*** Opening of MATERIAL TO PROCESS ***

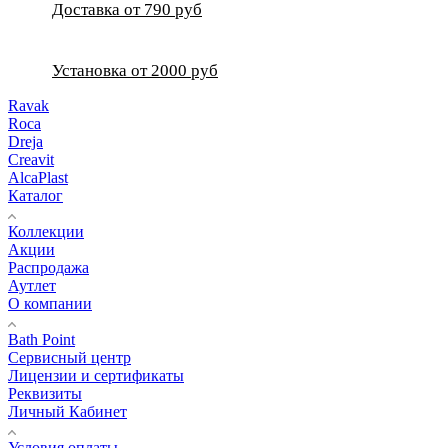
Доставка от 790 руб
Установка от 2000 руб
Ravak
Roca
Dreja
Creavit
AlcaPlast
Каталог
Коллекции
Акции
Распродажа
Аутлет
О компании
Bath Point
Сервисный центр
Лицензии и сертификаты
Реквизиты
Личный Кабинет
Условия оплаты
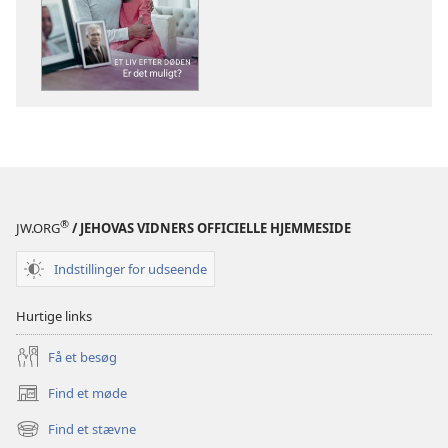
download
download
af
af
publikationer
lydindspilnin
VAGTTÅRNET
VAGTTÅRNET
Et
Et
liv
liv
efter
efter
døden
døden
–
–
®
JW.ORG
/ JEHOVAS VIDNERS OFFICIELLE HJEMMESIDE
Er
Er
det
det
Indstillinger for udseende
muligt?
muligt?
Hurtige links
Få et besøg
Find et møde
(åbner
nyt
Find et stævne
(åbner
vindue)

*** Close of MATERIAL TO PROCESS ***

Please turn the text lines from all the data above into a JSON list of strings, one string per line, with blank lines and pictures left out.

### ANSWER TO THE PROBLEM
[
  "Доставка от 790 руб",
  "Установка от 2000 руб",
  "Ravak",
  "Roca",
  "Dreja",
  "Creavit",
  "AlcaPlast",
  "Каталог",
  "Коллекции",
  "Акции",
  "Распродажа",
  "Аутлет",
  "О компании",
  "Bath Point",
  "Сервисный центр",
  "Лицензии и сертификаты",
  "Реквизиты",
  "Личный Кабинет",
  "Условия оплаты",
  "download",
  "download",
  "af",
  "af",
  "publikationer",
  "lydindspilnin",
  "VAGTTÅRNET",
  "VAGTTÅRNET",
  "Et",
  "Et",
  "liv",
  "liv",
  "efter",
  "efter",
  "døden",
  "døden",
  "–",
  "–",
  "®",
  "JW.ORG",
  "/ JEHOVAS VIDNERS OFFICIELLE HJEMMESIDE",
  "Er",
  "Er",
  "det",
  "det",
  "Indstillinger for udseende",
  "muligt?",
  "muligt?",
  "Hurtige links",
  "Få et besøg",
  "Find et møde",
  "(åbner",
  "nyt",
  "Find et stævne",
  "(åbner",
  "vindue)"
]